Information given
--
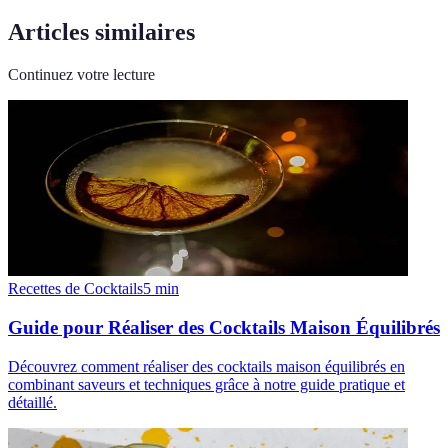
Articles similaires
Continuez votre lecture
Recettes de Cocktails
5
min
Guide pour Réaliser des Cocktails Maison Équilibrés
Découvrez comment réaliser des cocktails maison équilibrés en
combinant saveurs et techniques grâce à notre guide pratique et
détaillé.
--
What is needed
Output the text read from each item above verbatim, line by line, and leave the pictures out.

Solution for this exercise
Articles similaires
Continuez votre lecture
Recettes de Cocktails
5
min
Guide pour Réaliser des Cocktails Maison Équilibrés
Découvrez comment réaliser des cocktails maison équilibrés en
combinant saveurs et techniques grâce à notre guide pratique et
détaillé.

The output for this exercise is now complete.